Trying to find a way to make your care about the first two seasons of the show is a fucking joke. Nobody wants to see a laundry list of episodes and then rack their brain to see if they remember watching it when they were ten. Unless, you suffer from Asperger’s and you shit yourself everytime you see a re-run on TV Land. I know that’s roughly one half of the readership. So, I’ll tread lightly from now on.

The best episode of the set would have to be from the first half of Season 2. Sure, the creative talent could’ve gone with an easy riff on The Challenger explosion.

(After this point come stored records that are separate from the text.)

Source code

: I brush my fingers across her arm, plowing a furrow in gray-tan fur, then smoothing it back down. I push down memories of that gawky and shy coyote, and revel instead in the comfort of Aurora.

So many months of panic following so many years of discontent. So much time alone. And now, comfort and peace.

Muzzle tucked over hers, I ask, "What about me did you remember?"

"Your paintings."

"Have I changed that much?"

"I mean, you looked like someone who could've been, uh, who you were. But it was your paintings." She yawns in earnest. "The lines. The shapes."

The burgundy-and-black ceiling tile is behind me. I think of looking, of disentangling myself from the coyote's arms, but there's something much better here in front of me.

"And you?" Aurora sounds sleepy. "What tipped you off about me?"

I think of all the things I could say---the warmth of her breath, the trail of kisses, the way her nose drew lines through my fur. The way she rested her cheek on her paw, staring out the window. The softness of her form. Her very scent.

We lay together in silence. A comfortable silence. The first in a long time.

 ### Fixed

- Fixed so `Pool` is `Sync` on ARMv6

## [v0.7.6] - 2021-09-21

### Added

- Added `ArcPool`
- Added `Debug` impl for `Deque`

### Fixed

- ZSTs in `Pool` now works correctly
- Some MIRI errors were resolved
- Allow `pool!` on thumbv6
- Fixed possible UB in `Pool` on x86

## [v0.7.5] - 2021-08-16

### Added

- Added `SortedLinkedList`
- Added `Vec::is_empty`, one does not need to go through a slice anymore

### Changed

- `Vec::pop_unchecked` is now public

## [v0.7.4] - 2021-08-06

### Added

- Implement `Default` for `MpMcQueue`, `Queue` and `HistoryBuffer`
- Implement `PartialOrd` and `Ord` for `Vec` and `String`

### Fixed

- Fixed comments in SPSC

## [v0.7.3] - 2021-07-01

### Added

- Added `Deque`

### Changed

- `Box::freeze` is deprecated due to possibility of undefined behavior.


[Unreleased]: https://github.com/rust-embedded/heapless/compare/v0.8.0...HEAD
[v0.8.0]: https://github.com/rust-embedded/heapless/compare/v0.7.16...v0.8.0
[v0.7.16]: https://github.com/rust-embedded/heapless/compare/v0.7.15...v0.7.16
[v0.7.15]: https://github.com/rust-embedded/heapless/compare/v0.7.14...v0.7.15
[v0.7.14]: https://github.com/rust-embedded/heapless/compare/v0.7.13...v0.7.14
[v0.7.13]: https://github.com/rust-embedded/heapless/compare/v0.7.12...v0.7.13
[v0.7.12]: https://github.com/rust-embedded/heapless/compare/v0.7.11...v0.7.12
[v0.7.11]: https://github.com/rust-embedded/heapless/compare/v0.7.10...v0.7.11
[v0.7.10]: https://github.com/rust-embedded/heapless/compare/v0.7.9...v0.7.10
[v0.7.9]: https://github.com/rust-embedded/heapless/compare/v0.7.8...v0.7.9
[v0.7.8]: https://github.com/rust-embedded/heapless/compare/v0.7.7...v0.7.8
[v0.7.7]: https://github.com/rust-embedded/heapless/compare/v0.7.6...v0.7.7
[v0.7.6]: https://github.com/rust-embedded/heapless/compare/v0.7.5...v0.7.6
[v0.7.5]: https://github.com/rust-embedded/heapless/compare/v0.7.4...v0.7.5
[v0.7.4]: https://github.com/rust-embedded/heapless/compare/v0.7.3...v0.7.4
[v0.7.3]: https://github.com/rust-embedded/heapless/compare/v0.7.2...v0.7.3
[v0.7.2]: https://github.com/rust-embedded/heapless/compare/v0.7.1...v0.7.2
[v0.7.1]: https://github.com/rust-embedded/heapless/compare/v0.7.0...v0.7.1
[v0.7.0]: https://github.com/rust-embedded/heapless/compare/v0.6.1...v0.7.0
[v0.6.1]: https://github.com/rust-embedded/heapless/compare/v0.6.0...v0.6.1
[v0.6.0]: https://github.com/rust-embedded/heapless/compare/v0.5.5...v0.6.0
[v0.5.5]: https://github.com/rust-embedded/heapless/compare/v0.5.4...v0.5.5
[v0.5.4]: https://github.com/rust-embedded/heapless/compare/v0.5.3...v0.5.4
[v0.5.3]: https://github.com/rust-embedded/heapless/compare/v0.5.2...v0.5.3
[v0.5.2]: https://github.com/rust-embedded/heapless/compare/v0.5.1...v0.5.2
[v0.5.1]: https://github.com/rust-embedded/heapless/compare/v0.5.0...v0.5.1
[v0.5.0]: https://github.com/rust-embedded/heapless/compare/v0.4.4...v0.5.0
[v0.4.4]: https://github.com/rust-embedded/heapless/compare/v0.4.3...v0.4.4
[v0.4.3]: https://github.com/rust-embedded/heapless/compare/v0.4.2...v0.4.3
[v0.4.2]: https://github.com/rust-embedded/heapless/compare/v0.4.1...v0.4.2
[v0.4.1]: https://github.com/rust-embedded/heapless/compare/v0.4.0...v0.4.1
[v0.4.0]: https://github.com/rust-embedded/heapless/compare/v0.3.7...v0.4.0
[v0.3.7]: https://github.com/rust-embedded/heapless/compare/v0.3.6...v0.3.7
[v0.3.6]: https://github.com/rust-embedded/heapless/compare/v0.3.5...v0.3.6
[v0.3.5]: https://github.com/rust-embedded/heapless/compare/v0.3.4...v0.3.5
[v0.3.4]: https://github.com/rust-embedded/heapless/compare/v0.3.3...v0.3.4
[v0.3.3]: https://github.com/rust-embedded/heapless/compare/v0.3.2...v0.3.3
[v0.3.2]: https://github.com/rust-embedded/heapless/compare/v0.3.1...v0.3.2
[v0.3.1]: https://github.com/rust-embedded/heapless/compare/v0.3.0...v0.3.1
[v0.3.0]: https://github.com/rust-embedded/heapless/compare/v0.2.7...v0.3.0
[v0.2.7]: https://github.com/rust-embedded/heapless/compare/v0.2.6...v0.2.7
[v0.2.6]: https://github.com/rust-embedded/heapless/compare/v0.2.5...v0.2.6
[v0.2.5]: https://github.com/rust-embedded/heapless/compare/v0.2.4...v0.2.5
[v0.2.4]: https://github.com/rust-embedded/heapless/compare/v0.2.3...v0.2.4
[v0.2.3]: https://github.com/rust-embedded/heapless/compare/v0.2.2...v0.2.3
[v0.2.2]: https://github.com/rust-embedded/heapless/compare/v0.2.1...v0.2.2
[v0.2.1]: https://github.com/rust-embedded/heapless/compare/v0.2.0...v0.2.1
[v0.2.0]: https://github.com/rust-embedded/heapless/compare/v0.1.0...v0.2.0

Little Wesley has a kid in his class that just got kicked out of school. It turns out he got AIDS from a blood transfusion. Faster than you can say Arthur Ashe, Wesley and Belvedere team up to make everyone accept the little immune deficient bastard. Tears will come to your hardened eyes, as Wesley makes the little AIDS baby light up the stage as Abraham Lincoln.

The rest of the season is a pratfull of bullshit and laugh tracks. It wouldn’t be until the third season, where Belvedere met his match with Robert Goulet. That was perfection and left me wondering why we didn’t get a dose of that in some sort of upcoming preview. I mean, it’s Goulet. Robert Goulet was like Sinatra sans the class. Playing him off Belvedere was the best comedic pairing since babies and blenders.

The show works on so many levels. You’ve got the antics of Bob Uecker, as he tries to make sense of his kids. One boy sews, while the other likes ballet. Then, there’s the daughter who’s only into herself. Plus, his wife wants to work outside of the home. Uecker only knows baseball. What the fuck were they expecting of the man? Luckily, he had the Major League franchise to keep him sane. 

But, what does the show mean nearly a quarter century after its inception. Nothing. That’s what all disposable pop culture should amount. A collection of frittering bits of entertainment slowly fading from your memory in time. If you put too much faith in nostalgia and spend too much cash on frivilous bits of entertainment, you deserved to get burned.

I will always love this show for introducing me to Leon Redbone. I never really bothered to listen to Redbone after this, but the theme song will forever be etched into my brain.

“Streaks on the china never mattered before…Who cares?
When
you drop-kicked your jacket as you came through the door…No one glared.
According to our new arrival, life is more than mere survival…
And we just might live the good life yet!”

The Package

SNL Sketch “Mr. Belvedere Fan Club” – The folks at SNL were kind enough to license out this older clip to Shout Factory. In it, you get to watch the Myers/Sandler/Farley era cast interact with guest host Tom Hanks, as they discuss their love of Mr. Belvedere. Large mason jars and basement adventures soon follow.

Featurette – We get to take a look at the creation of the show. Almost the entire living cast takes part in remembering Hewett and the majesty he brought to the show. Then, there’s Bob Uecker. He ages before your eyes, as you watch Mr. Baseball discuss the inner workings of the sitcom.